Temanku tidak lantas menjawab, namun dia balik bertanya padaku.

“Mengapa kamu begitu ingin mengetahuinya? Kamu menyukai Dia?” Tanyanya mendesakku.

Aku mulai sedikit canggung dengan pertanyaan itu. Lalu mencoba mempertegas,
  
“Ah, tidak, John. Aku cuma sekadar ingin tahu saja. TIdak lebih!” Lantas menegaskan.
 
“Baiklah. Akan aku ceritakan padamu. Dia sudah berpisah, Dia sudah tidak bersama kekasihnya lagi. Kekasihnya yang sudah memutuskan hubungan dengan Dia. Aku tidak tahu pasti masalahnya. Tapi yang jelas Dia sudah tidak lagi menjalin hubungan dengan lelaki itu. Hanya itu yang aku tahu.”

“Secepat itu, John?” Mendengar penjelasan temanku, aku merasa sedih setelah aku benar-benar tahu Dia telah berpisah. Nyatanya kepolosan Dia hanya dimanfaatkan oleh lelaki yang aku kira bisa membuat Dia bahagia.

“Benar. Kenyataanya memang begitu. Laki-laki memang tidak pernah puas hanya dengan memiliki satu pasangan saja. Tidak akan pernah puas!”

Dugaanku benar. Dia yang terlihat murung itu, ternyata menyimpan rasa sakit kepada lelaki yang pernah menjadi kekasihnya. Lelaki yang pernah membuat Dia terbuai dengan segala kepalsuan yang ia berikan pada Dia.

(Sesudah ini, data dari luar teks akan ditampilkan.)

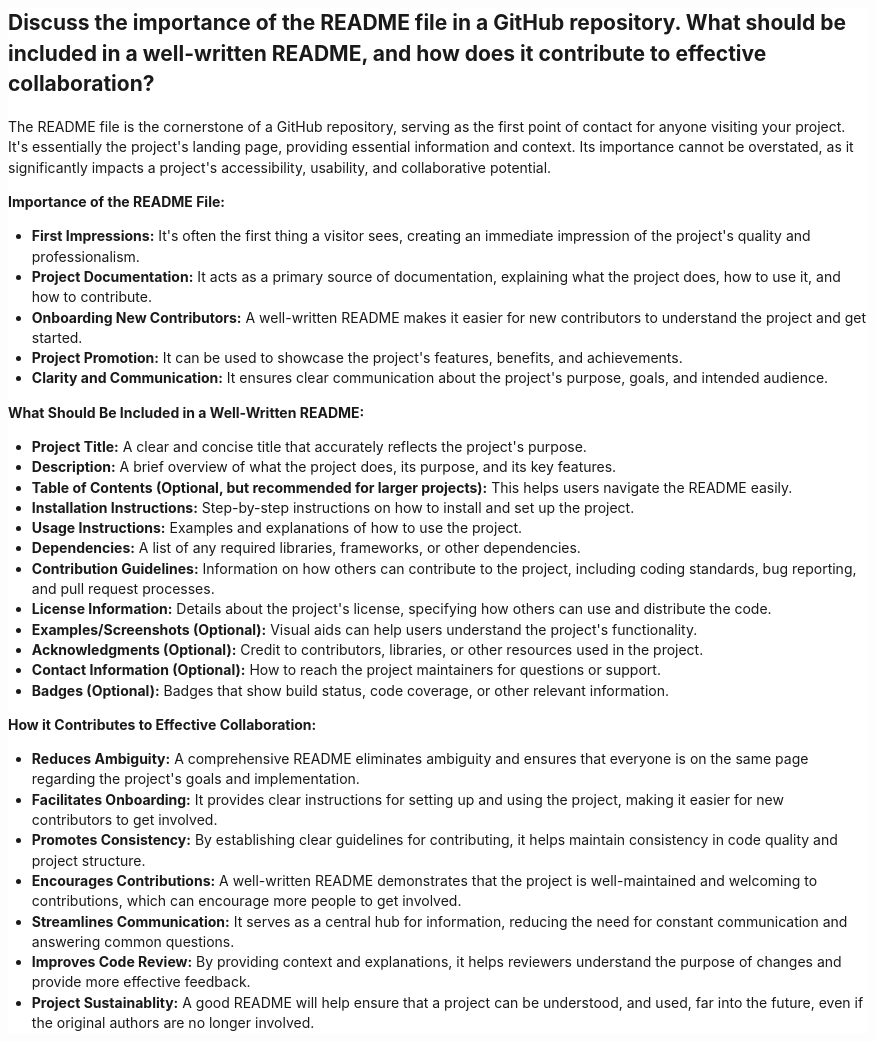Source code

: 
## Discuss the importance of the README file in a GitHub repository. What should be included in a well-written README, and how does it contribute to effective collaboration?

The README file is the cornerstone of a GitHub repository, serving as the first point of contact for anyone visiting your project. It's essentially the project's landing page, providing essential information and context. Its importance cannot be overstated, as it significantly impacts a project's accessibility, usability, and collaborative potential.

**Importance of the README File:**

* **First Impressions:** It's often the first thing a visitor sees, creating an immediate impression of the project's quality and professionalism.
* **Project Documentation:** It acts as a primary source of documentation, explaining what the project does, how to use it, and how to contribute.
* **Onboarding New Contributors:** A well-written README makes it easier for new contributors to understand the project and get started.
* **Project Promotion:** It can be used to showcase the project's features, benefits, and achievements.
* **Clarity and Communication:** It ensures clear communication about the project's purpose, goals, and intended audience.

**What Should Be Included in a Well-Written README:**

* **Project Title:** A clear and concise title that accurately reflects the project's purpose.
* **Description:** A brief overview of what the project does, its purpose, and its key features.
* **Table of Contents (Optional, but recommended for larger projects):** This helps users navigate the README easily.
* **Installation Instructions:** Step-by-step instructions on how to install and set up the project.
* **Usage Instructions:** Examples and explanations of how to use the project.
* **Dependencies:** A list of any required libraries, frameworks, or other dependencies.
* **Contribution Guidelines:** Information on how others can contribute to the project, including coding standards, bug reporting, and pull request processes.
* **License Information:** Details about the project's license, specifying how others can use and distribute the code.
* **Examples/Screenshots (Optional):** Visual aids can help users understand the project's functionality.
* **Acknowledgments (Optional):** Credit to contributors, libraries, or other resources used in the project.
* **Contact Information (Optional):** How to reach the project maintainers for questions or support.
* **Badges (Optional):** Badges that show build status, code coverage, or other relevant information.

**How it Contributes to Effective Collaboration:**

* **Reduces Ambiguity:** A comprehensive README eliminates ambiguity and ensures that everyone is on the same page regarding the project's goals and implementation.
* **Facilitates Onboarding:** It provides clear instructions for setting up and using the project, making it easier for new contributors to get involved.
* **Promotes Consistency:** By establishing clear guidelines for contributing, it helps maintain consistency in code quality and project structure.
* **Encourages Contributions:** A well-written README demonstrates that the project is well-maintained and welcoming to contributions, which can encourage more people to get involved.
* **Streamlines Communication:** It serves as a central hub for information, reducing the need for constant communication and answering common questions.
* **Improves Code Review:** By providing context and explanations, it helps reviewers understand the purpose of changes and provide more effective feedback.
* **Project Sustainablity:** A good README will help ensure that a project can be understood, and used, far into the future, even if the original authors are no longer involved.
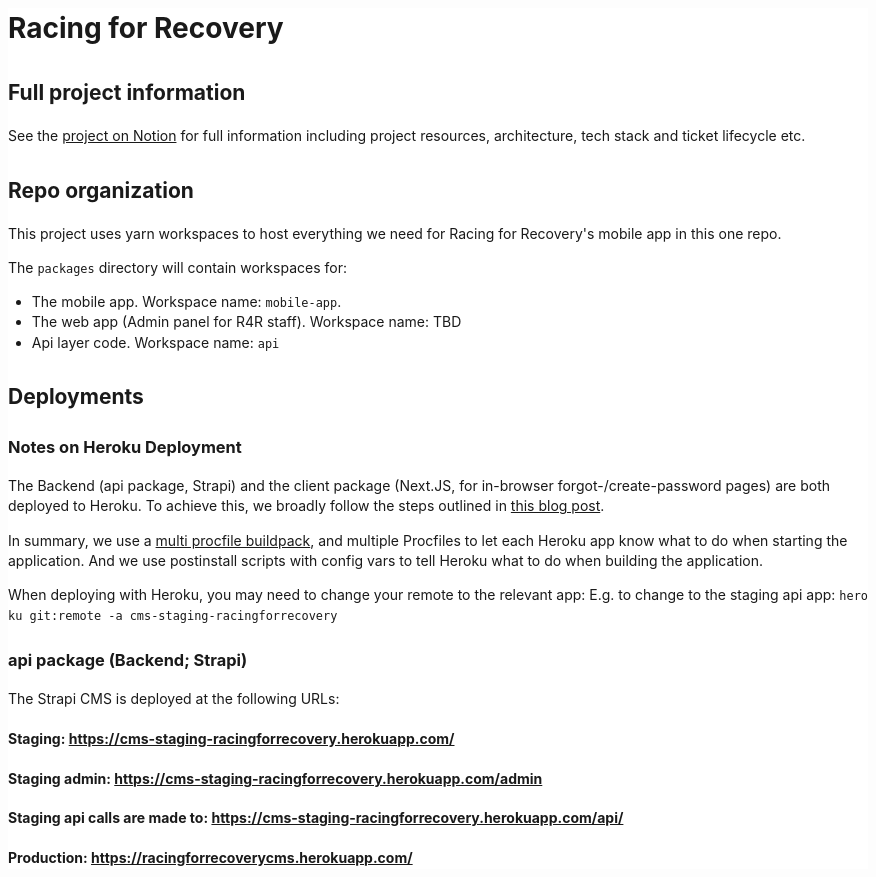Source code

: # Racing for Recovery

## Full project information

See the [project on Notion](https://www.notion.so/whitelabelco/Racing-for-Recovery-d0d400de1bf84ab8a6988d153992c823) for full information including project resources, architecture, tech stack and ticket lifecycle etc.

## Repo organization

This project uses yarn workspaces to host everything we need for Racing for Recovery's mobile app in this one repo.

The `packages` directory will contain workspaces for:

- The mobile app. Workspace name: `mobile-app`.
- The web app (Admin panel for R4R staff). Workspace name: TBD
- Api layer code. Workspace name: `api`

## Deployments

### Notes on Heroku Deployment

The Backend (api package, Strapi) and the client package (Next.JS, for in-browser forgot-/create-password pages) are both deployed to Heroku.
To achieve this, we broadly follow the steps outlined in [this blog post](https://towardsdev.com/deploying-a-monorepo-to-heroku-74c0d5a1f79e).

In summary, we use a [multi procfile buildpack](https://github.com/heroku/heroku-buildpack-multi-procfile), and multiple Procfiles to let each Heroku app know what to do when starting the application. And we use postinstall scripts with config vars to tell Heroku what to do when building the application.

When deploying with Heroku, you may need to change your remote to the relevant app:
E.g. to change to the staging api app:
`heroku git:remote -a cms-staging-racingforrecovery`

### api package (Backend; Strapi)

The Strapi CMS is deployed at the following URLs:

#### Staging: https://cms-staging-racingforrecovery.herokuapp.com/

#### Staging admin: https://cms-staging-racingforrecovery.herokuapp.com/admin

#### Staging api calls are made to: https://cms-staging-racingforrecovery.herokuapp.com/api/<ENDPOINT>

#### Production: https://racingforrecoverycms.herokuapp.com/
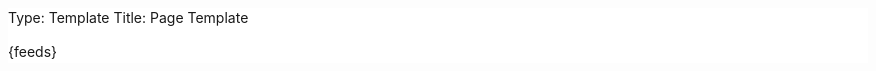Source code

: Type: Template
Title: Page Template

<!DOCTYPE html>
<html lang="en" prefix="og: https://ogp.me/ns#">
<head>
{feeds}
<title>{weblog-title}{separator}{post-title}</title>
<meta charset="utf-8">
<meta name="viewport" content="width=device-width, initial-scale=1">
<meta property="og:title" content="{weblog-title}"/>
<meta property="og:description" content="{weblog-description}"/>
<meta property="og:url" content="https://blog.sanel.page"/>
<meta property="og:locale" content="en_US"/>
<meta property="og:site_name" content="weblog.lol"/>
<meta property="og:type" content="website"/>
<script src="https://js.cache.lol/snowstorm.js"></script>

<script async src="https://www.googletagmanager.com/gtag/js?id=G-TC25Q5BLWG"></script>
<script>
  window.dataLayer = window.dataLayer || [];
  function gtag(){dataLayer.push(arguments);}
  gtag('js', new Date());

  gtag('config', 'G-TC25Q5BLWG');
</script>
<style>
@import url('https://static.omg.lol/type/font-honey.css');
@import url('https://static.omg.lol/type/font-lato-regular.css');
@import url('https://static.omg.lol/type/font-lato-bold.css');
@import url('https://static.omg.lol/type/font-lato-italic.css');
@import url('https://static.omg.lol/type/font-md-io.css');
@import url('https://static.omg.lol/type/fontawesome-free/css/all.css');

:root {
	--highlight: #bd93f933;
	--foreground: #000000;
	--background: linear-gradient(313deg, #fecaca, #fde68a, #a7f3d0, #bfdbfe, #c7d2fe, #ddd6fe, #fbcfe8);
	--link: #000000;
	--accent: #000000;
	--box-shadow: 0 0 transparent, 0 0 transparent, 0 4px 6px -1px rgba(0, 0, 0, 0.1), 0 2px 4px -1px rgba(0, 0, 0, 0.06);
}

@-webkit-keyframes colours {
	0% { background-position: 0% 50%; }
	50% { background-position: 100% 50%; }
	100% { background-position: 0% 50%; }
}
@-moz-keyframes colours {
	0% { background-position: 0% 50%; }
	50% { background-position: 100% 50%; }
	100% { background-position: 0% 50%; }
}
@-o-keyframes colours {
	0% { background-position: 0% 50%; }
	50% { background-position: 100% 50%; }
	100% { background-position: 0% 50%; }
}
@keyframes colours {
	0% { background-position: 0% 50%; }
	50% { background-position: 100% 50%; }
	100% { background-position: 0% 50%; }
}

Aku benar-benar tak menyangka akan secepat itu. Kecemasanku benar-benar membuktikan bahwa Dia sedang mengalami masalah saat ini.
***
Malam menjadi hening dipenuhi kelabu dengan kabut yang menenggelamkan bayang-bayang semu. Dengan derap kaki aku melangkah ke sebuah dinding penuh debu. Tenggelam dalam lumpur kebisuan.